Perlmann stubbed out his cigarette and was glad that the nausea subsided when he lay down. Now, he couldn’t present the text as a welcome gift. He had learned of Leskov’s arrival less than three days before. And why hadn’t he given him the present ages ago? He had thought the text was so good that he had planned to send the finished translation to St Petersburg and suggest publication in a relevant journal. Then, when he learned that he was coming, he had prepared the text as a surprise. He planned to hand it to him tonight at dinner. That’s OK. That doesn’t sound incredible. At any rate, they can’t refute it. The thumping in his head subsided. It’s over. One or other of them may be left with a feeling of suspicion. Nothing more can happen. It’s over. He turned onto his stomach and let his face sink deep into the pillow.
But the text was no longer here. I threw it away during the night. Perlmann sat up and wrapped his arms around his knees. The big garbage bin under the fan had been empty apart from potato peelings. And the open lid had covered the fan. He conjured up as many details of the situation as possible, to assure himself that these were really memories, and not a trick being played on him by his imagination. He heard once again the dull thud when the stack of paper had landed, and smelled again the kitchen fumes that had passed through the fan.
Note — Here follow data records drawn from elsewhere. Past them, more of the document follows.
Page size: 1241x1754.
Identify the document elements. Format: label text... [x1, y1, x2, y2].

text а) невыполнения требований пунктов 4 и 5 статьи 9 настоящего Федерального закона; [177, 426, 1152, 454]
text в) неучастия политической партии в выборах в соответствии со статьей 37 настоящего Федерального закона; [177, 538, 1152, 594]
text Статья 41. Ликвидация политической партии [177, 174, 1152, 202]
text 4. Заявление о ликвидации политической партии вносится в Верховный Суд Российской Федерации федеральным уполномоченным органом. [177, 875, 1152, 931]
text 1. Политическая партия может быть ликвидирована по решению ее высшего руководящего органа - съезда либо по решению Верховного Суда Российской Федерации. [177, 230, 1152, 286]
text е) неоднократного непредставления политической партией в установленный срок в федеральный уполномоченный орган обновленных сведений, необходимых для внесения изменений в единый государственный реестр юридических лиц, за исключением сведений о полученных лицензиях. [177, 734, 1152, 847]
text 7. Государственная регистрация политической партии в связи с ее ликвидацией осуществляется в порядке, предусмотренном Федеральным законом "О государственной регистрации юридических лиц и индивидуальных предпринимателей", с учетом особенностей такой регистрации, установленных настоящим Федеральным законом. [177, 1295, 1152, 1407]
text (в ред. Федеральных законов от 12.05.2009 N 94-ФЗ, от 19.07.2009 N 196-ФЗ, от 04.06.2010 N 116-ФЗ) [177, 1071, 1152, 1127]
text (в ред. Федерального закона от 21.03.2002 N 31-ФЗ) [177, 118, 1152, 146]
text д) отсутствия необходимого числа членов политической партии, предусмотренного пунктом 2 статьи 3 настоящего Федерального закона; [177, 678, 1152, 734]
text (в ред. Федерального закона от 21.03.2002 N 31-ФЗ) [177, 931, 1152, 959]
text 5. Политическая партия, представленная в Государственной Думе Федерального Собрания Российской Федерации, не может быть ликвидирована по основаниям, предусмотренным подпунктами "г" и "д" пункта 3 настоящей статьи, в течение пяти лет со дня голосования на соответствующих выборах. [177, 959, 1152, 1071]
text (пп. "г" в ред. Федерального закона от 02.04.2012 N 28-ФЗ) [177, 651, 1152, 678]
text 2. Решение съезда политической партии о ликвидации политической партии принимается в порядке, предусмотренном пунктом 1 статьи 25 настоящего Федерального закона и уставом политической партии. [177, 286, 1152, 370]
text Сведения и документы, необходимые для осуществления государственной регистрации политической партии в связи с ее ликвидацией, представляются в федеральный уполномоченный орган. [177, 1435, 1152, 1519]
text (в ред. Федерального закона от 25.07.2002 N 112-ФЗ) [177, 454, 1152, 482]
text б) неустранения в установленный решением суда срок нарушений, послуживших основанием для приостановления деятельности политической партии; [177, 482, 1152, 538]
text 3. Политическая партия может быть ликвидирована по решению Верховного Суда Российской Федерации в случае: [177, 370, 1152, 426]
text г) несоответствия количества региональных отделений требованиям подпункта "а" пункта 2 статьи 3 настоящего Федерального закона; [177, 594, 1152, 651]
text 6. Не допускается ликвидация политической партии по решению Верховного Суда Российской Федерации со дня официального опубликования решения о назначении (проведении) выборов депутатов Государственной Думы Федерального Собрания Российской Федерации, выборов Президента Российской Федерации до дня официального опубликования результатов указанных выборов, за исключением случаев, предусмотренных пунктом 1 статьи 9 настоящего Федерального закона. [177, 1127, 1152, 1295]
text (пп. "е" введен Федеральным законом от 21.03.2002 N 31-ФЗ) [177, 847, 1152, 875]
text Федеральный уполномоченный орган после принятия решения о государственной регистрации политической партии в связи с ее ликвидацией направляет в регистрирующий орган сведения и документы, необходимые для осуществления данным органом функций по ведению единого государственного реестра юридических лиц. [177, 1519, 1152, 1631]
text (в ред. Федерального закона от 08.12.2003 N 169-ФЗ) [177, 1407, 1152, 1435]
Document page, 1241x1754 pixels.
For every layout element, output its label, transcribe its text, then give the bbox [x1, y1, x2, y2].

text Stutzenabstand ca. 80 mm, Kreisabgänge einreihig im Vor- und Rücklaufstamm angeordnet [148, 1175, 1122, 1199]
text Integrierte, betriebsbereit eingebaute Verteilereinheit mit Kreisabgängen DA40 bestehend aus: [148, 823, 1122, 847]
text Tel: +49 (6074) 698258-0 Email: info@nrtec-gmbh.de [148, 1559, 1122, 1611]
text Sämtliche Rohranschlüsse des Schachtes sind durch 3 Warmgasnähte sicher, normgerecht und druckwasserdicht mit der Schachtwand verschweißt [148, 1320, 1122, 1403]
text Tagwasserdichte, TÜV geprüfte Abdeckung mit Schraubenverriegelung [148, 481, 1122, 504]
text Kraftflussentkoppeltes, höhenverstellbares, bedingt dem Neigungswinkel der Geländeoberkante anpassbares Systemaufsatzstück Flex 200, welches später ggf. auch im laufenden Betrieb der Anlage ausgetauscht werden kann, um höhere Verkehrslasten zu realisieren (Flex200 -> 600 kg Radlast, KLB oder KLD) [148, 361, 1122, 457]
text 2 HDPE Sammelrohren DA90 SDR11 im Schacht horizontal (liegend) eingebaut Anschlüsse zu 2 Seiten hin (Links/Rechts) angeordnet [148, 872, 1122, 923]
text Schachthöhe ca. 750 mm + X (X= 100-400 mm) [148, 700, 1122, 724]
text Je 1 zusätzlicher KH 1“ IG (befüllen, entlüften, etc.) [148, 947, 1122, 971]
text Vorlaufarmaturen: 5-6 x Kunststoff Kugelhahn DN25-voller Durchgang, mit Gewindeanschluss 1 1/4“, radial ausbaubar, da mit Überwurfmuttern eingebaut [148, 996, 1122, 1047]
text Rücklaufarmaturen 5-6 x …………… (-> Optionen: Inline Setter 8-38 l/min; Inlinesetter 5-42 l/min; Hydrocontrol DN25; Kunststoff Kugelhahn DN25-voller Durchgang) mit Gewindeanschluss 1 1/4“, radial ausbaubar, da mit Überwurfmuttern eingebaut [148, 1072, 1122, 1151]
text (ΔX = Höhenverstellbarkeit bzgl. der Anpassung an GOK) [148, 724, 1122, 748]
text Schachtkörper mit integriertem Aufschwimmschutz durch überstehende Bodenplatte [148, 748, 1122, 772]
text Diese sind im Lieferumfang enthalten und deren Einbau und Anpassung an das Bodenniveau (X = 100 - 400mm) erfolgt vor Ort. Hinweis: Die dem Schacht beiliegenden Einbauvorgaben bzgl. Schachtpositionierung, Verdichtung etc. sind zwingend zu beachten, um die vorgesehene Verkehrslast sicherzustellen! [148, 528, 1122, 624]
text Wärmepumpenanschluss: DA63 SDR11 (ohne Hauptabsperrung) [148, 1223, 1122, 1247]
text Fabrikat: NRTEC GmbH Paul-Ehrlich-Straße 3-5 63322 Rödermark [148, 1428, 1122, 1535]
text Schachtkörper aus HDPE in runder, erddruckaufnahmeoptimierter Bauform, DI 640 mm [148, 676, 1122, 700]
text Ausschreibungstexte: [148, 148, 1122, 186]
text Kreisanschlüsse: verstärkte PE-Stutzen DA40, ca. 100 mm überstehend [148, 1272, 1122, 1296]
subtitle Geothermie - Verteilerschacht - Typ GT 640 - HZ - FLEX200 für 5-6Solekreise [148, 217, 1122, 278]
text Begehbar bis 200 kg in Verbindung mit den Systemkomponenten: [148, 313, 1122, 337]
It was an effort to call all that to mind, because it was swathed in fine mist that wouldn’t be dissolved even by the utmost effort of concentration, as if it were not merely a veil of the remembered objects, but belonged to their essence. And the images were erratic and hard to hold on to; it was as if the remembered perceptions last night had not really had the opportunity to bury themselves into his brain. Nonetheless, Perlmann’s certainty grew that they were real memories. The imagination would not provide images that were so dense and coherent, in spite of the mist. Yesterday evening – he remembered that, too, now – getting rid of the text had struck him as the epitome of senselessness. Now he was glad of this attack of unreason. Loads of refuse, huge great loads of it, had fallen on the dangerous text in the meantime, and buried it.
When he came out of the bathroom wearing his pyjamas, his eye fell on his light-colored jacket, which they had hung on the back of a chair. It wasn’t only the two strips of dirt above the chest; both sleeves were dirty on the outside, too, just under the elbow. He had propped himself up on the garbage bin. And the hotel folder was missing. Now it was clear once and for all. There was nothing left – nothing – that could still betray him.
At the back of the desk, with one corner under the foot of the lamp, lay a stack of paper. It was the text that he had written in the night. The trashy text . That was where they had put it. In whose hand had it been carried up? Silvestri’s? Millar’s? His handwriting on the pages was bigger than usual, the lines jauntier, more expansive. On the last few pages much of the writing was unreadable. Perlmann tore each sheet in two several times and let the bits fall into the waste-paper basket.